TRY IT:
Without the pictures, print each of the records below exactly as it appears.

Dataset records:

>>

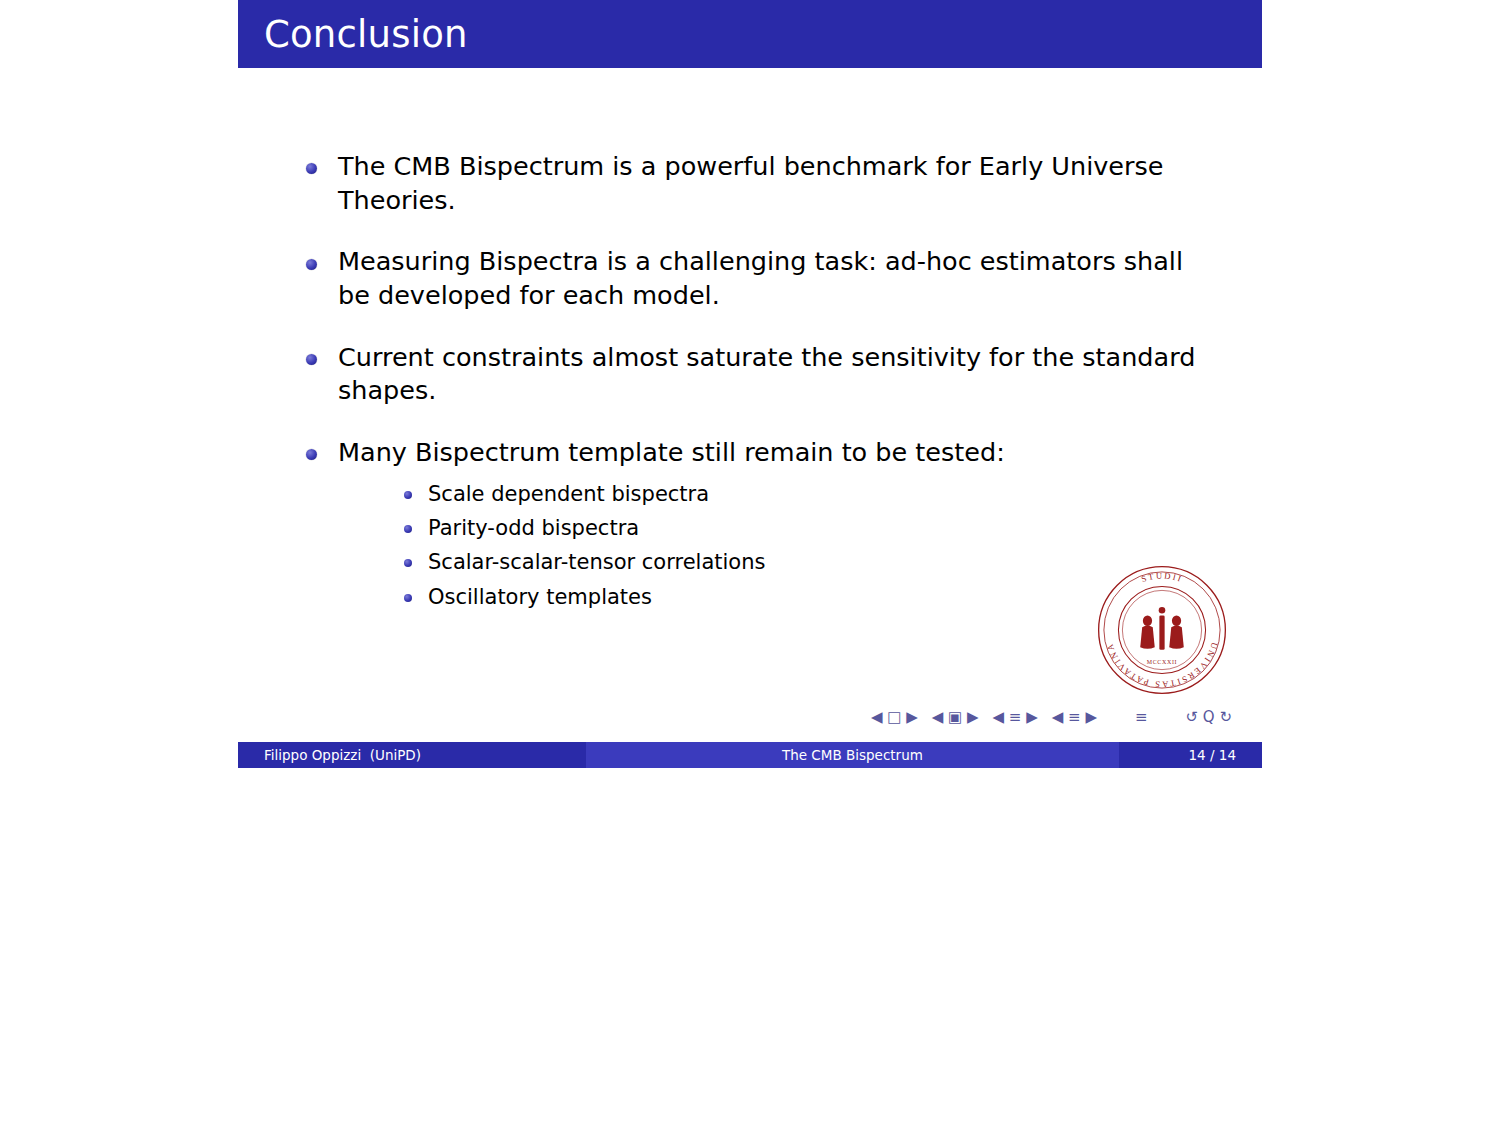Conclusion
The CMB Bispectrum is a powerful benchmark for Early Universe Theories.
Measuring Bispectra is a challenging task: ad-hoc estimators shall be developed for each model.
Current constraints almost saturate the sensitivity for the standard shapes.
Many Bispectrum template still remain to be tested:
Scale dependent bispectra
Parity-odd bispectra
Scalar-scalar-tensor correlations
Oscillatory templates
STUDII UNIVERSITAS PATAVINA MCCXXII
◀ □ ▶ ◀ ▣ ▶ ◀ ≡ ▶ ◀ ≡ ▶ ≡ ↺ Q ↻
Filippo Oppizzi (UniPD)
The CMB Bispectrum
14 / 14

<<

EXERCISE RESULT:
Conclusion
The CMB Bispectrum is a powerful benchmark for Early Universe Theories.
Measuring Bispectra is a challenging task: ad-hoc estimators shall be developed for each model.
Current constraints almost saturate the sensitivity for the standard shapes.
Many Bispectrum template still remain to be tested:
Scale dependent bispectra
Parity-odd bispectra
Scalar-scalar-tensor correlations
Oscillatory templates
STUDII UNIVERSITAS PATAVINA MCCXXII
◀ □ ▶ ◀ ▣ ▶ ◀ ≡ ▶ ◀ ≡ ▶ ≡ ↺ Q ↻
Filippo Oppizzi (UniPD)
The CMB Bispectrum
14 / 14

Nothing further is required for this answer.